83.     Quando a águia afundou suas garras afiadas em minha carne tenra—
84.     Eu deveria voltar pelos Bandaids?
85.     Mas se eu voltar pelos bandaids, eu teria que suportar o desprezo de meus conhecidos.
86.     Resolvi prosseguir sem os Bandaids
87.     “Em alguns séculos, a imaginação Del (o homem) tem feito da vida uma prática intensa de todas as energias mais encantadoras” (John Masefield)6
88.     A água afundou suas garras afiadas em minha carne tenra.
89.     Mas eu agüentei a dor sem um som, e segurei os dois pés do pássaro com minhas mãos.
90.     Os desentupidores de pias permaneceram no lugar, em ângulos-retos na lateral da montanha.
91.     A criatura aterrorizada me ergueu alto no ar e começou a circundar o castelo.
92.     Eu segurei bravamente.
93.     Eu vi o palácio reluzente, que pelos raios pálidos da lua parecia com uma lâmpada turva; e eu vi as janelas e varandas da torre do castelo.
94.     Sacando uma pequena faca do meu cinto, eu cortei ambos os pés da águia.
95.     O pássaro ascendeu alto no ar com um grito, e eu caí levemente em uma varanda larga.
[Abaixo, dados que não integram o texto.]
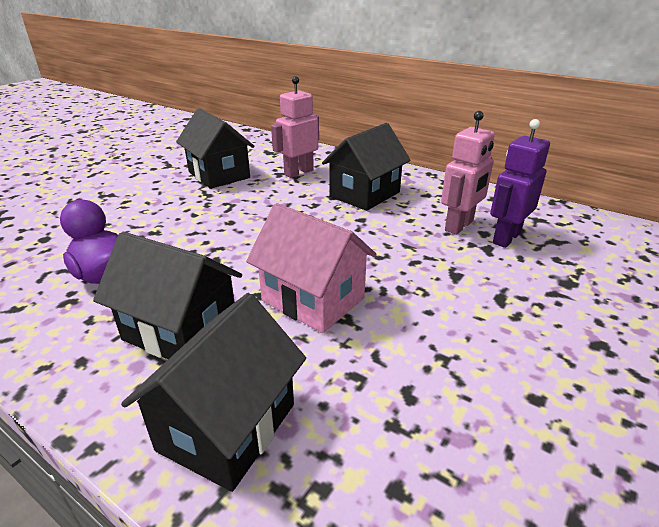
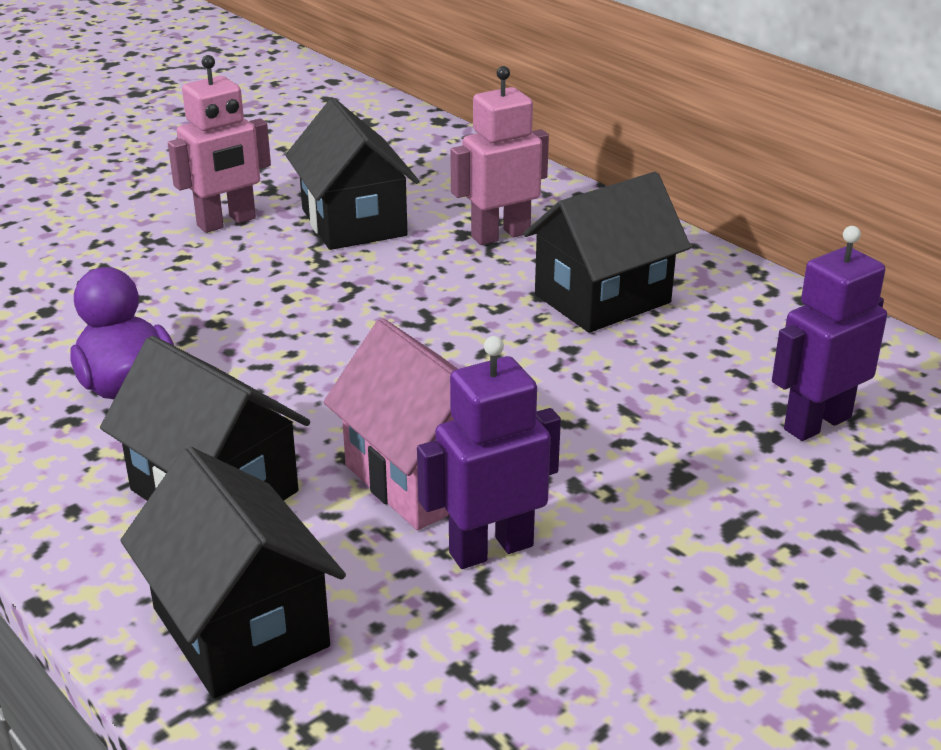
camera: 15 degrees right, 0 degrees up
(227, 427) = (240, 627): black house -> black house turned 75 degrees counterclockwise
(373, 337) = (490, 549): none -> purple robot
(459, 226) = (744, 387): pink robot -> pink robot (227, 222)

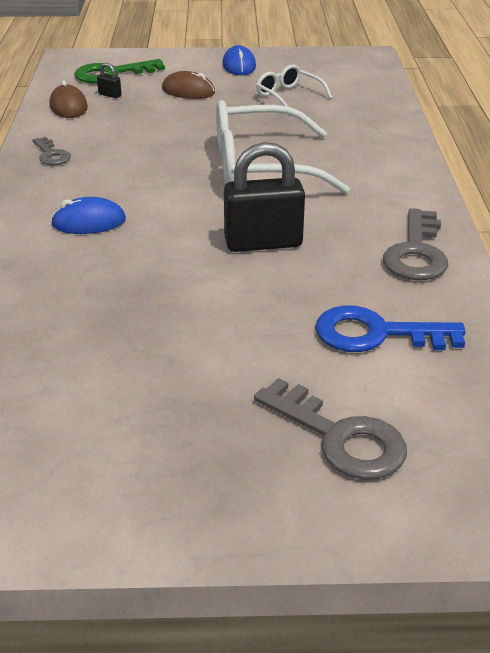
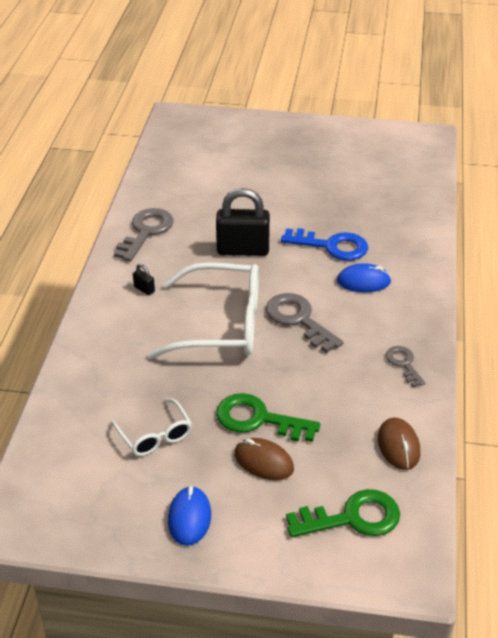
camera: 170 degrees left, 5 degrees up
(110, 95) = (354, 465): black padlock -> black padlock (144, 289)
(199, 111) = (258, 419): none -> green key
(339, 437) = (241, 145): grey key -> grey key (298, 319)
(376, 334) = (200, 186): blue key -> blue key (332, 246)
96.     Ao mesmo tempo uma porta é aberta, e eu vi um pátio cheio de flores e árvores, e ali, o lindo símbolo encantado.
97.     Eu me aproximei do símbolo, com suas camadas de significado, mas quando eu encostei nele, ele mudou apenas para uma linda princesa.
98.     Eu joguei a linda princesa de ponta cabeça montanha abaixo para meus conhecidos.
99.     Podia-se contar com eles para lidar com ela.
100.  Nem são águias plausíveis, de modo nenhum, nem por um momento.

1.        Uma citação (provavelmente) espúria de uma pessoa (provavelmente) fictícia.
2.        Nomes escolhidos ou inventados aleatoriamente para representar fidalguia inglesa.
3.        Ex-presidente da frança. A citação é provavelmente espúria
4.        “Morte”
5.        Uma de uma série de coletâneas de contos de fadas editadas por Andrew Lang.
6.        Poeta tradicional inglês (1878-1967); tornou-se poeta laureado da Inglaterra em 1930.